The line containing "1986,589 L 1992,595" marks the start, and the last line of the records below marks the end. Print that run exactly and nothing else.

_RECORDS_
_ _ _ _ _

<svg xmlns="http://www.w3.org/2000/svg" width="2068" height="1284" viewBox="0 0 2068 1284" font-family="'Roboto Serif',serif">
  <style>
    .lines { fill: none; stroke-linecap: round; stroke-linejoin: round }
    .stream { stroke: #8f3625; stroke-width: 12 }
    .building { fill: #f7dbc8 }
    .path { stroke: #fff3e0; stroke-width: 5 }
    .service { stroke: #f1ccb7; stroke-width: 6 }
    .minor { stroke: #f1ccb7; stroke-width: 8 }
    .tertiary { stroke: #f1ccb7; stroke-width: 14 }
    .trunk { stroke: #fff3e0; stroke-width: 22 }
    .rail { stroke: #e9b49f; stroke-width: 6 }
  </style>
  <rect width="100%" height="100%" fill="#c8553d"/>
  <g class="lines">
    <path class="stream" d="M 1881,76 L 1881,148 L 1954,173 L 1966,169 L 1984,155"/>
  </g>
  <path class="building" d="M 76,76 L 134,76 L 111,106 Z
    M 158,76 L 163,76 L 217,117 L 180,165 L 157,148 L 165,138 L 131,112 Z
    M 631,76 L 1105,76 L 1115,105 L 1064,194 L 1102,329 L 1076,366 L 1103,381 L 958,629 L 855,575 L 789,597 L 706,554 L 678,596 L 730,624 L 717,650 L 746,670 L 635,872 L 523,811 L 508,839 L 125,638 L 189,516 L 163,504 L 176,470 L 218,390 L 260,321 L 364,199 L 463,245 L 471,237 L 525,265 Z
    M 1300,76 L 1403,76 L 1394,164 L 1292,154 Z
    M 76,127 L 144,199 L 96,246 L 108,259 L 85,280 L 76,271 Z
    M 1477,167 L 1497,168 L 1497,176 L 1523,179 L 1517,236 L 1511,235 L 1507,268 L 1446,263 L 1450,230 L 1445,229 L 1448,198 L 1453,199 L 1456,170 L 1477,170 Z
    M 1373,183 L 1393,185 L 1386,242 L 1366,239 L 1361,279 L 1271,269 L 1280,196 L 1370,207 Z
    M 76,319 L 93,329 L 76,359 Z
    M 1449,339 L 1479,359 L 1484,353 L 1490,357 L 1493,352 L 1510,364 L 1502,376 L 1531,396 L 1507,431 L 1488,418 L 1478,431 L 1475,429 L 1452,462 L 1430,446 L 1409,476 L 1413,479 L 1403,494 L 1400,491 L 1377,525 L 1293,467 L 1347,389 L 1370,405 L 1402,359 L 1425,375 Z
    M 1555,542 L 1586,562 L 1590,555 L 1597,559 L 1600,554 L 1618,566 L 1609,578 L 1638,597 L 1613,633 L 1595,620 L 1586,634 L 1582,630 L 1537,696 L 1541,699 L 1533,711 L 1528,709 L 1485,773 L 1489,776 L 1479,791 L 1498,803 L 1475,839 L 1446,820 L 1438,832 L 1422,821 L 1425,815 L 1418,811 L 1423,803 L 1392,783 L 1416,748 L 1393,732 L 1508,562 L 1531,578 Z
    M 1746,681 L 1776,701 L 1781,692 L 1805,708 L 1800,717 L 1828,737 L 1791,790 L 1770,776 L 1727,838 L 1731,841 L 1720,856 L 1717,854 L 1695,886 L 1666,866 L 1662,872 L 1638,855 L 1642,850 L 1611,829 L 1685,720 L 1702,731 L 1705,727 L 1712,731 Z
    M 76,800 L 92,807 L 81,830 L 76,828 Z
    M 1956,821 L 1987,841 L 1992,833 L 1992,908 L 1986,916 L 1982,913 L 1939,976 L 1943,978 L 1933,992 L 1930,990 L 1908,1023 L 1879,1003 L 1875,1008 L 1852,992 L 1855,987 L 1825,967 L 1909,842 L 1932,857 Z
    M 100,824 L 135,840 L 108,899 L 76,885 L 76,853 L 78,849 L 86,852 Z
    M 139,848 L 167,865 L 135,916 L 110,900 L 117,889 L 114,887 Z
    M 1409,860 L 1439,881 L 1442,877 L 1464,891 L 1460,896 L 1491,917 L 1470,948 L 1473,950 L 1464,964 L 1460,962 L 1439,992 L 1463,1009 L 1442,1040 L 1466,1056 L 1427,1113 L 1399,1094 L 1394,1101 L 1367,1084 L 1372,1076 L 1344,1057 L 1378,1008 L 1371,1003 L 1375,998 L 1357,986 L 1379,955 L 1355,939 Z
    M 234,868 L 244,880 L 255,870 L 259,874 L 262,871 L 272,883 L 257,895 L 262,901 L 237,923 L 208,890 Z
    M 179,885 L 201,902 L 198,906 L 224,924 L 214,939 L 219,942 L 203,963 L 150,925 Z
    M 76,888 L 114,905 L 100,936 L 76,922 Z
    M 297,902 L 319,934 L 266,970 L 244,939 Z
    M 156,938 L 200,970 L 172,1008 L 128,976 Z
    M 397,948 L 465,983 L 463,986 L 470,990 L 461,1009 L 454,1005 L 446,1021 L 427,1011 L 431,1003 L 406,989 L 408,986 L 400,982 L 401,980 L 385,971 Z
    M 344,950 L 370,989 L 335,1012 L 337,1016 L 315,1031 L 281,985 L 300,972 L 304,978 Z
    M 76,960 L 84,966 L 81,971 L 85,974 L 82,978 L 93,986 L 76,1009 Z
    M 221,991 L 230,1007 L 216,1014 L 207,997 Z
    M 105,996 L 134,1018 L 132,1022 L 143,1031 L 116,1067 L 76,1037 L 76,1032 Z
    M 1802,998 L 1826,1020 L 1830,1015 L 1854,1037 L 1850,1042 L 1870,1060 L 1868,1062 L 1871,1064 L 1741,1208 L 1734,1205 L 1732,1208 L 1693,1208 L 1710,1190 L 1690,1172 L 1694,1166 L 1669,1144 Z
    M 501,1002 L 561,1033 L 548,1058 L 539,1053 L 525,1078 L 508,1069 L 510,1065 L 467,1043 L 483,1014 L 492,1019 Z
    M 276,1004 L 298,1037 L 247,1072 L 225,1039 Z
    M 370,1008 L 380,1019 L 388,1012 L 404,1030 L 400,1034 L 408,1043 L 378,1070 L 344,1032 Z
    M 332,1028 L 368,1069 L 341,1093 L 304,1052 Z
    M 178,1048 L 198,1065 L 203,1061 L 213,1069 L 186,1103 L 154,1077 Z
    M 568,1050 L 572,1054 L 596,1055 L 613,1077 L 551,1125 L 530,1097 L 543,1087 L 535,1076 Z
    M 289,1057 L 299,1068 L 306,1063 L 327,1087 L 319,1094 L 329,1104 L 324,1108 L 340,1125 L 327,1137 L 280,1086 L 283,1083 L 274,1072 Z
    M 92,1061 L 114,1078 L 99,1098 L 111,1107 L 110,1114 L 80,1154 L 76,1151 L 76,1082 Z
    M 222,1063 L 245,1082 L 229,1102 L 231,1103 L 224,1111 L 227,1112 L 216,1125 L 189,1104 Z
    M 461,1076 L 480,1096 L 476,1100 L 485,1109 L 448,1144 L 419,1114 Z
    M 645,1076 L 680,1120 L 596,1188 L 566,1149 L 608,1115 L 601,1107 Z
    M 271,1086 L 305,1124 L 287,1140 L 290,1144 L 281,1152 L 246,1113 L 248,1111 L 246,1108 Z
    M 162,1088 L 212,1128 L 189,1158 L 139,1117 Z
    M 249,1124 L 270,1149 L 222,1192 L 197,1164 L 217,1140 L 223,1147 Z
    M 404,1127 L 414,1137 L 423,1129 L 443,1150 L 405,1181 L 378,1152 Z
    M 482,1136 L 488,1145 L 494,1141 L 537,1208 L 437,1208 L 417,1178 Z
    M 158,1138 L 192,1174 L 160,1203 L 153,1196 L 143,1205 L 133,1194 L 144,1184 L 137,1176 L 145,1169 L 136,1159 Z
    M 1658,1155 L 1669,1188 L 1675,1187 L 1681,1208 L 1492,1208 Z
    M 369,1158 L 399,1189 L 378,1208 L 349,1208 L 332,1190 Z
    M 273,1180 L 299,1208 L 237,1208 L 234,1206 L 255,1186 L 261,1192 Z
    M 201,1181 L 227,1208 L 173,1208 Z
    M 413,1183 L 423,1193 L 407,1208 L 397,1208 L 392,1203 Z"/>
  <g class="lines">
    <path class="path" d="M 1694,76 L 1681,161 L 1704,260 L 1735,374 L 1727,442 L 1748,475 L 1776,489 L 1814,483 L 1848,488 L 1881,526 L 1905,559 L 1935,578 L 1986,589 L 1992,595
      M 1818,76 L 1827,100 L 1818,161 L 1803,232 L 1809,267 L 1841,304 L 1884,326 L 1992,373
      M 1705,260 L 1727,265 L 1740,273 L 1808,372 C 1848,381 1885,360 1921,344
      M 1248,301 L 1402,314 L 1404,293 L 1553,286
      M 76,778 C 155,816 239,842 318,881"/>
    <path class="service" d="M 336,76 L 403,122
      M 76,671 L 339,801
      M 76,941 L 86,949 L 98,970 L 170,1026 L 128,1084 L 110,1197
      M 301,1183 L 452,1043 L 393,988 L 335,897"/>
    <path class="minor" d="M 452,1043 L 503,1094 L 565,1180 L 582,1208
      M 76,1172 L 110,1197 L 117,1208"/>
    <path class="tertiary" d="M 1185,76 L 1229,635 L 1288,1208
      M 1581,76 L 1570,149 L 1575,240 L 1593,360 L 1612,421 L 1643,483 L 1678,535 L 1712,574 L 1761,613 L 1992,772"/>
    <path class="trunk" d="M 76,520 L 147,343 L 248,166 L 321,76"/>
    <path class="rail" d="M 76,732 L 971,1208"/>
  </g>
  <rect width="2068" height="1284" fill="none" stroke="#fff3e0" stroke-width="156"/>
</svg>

_ _ _ _ _

_TASK SOLUTION_
    <path class="path" d="M 1694,76 L 1681,161 L 1704,260 L 1735,374 L 1727,442 L 1748,475 L 1776,489 L 1814,483 L 1848,488 L 1881,526 L 1905,559 L 1935,578 L 1986,589 L 1992,595
      M 1818,76 L 1827,100 L 1818,161 L 1803,232 L 1809,267 L 1841,304 L 1884,326 L 1992,373
      M 1705,260 L 1727,265 L 1740,273 L 1808,372 C 1848,381 1885,360 1921,344
      M 1248,301 L 1402,314 L 1404,293 L 1553,286
      M 76,778 C 155,816 239,842 318,881"/>
    <path class="service" d="M 336,76 L 403,122
      M 76,671 L 339,801
      M 76,941 L 86,949 L 98,970 L 170,1026 L 128,1084 L 110,1197
      M 301,1183 L 452,1043 L 393,988 L 335,897"/>
    <path class="minor" d="M 452,1043 L 503,1094 L 565,1180 L 582,1208
      M 76,1172 L 110,1197 L 117,1208"/>
    <path class="tertiary" d="M 1185,76 L 1229,635 L 1288,1208
      M 1581,76 L 1570,149 L 1575,240 L 1593,360 L 1612,421 L 1643,483 L 1678,535 L 1712,574 L 1761,613 L 1992,772"/>
    <path class="trunk" d="M 76,520 L 147,343 L 248,166 L 321,76"/>
    <path class="rail" d="M 76,732 L 971,1208"/>
  </g>
  <rect width="2068" height="1284" fill="none" stroke="#fff3e0" stroke-width="156"/>
</svg>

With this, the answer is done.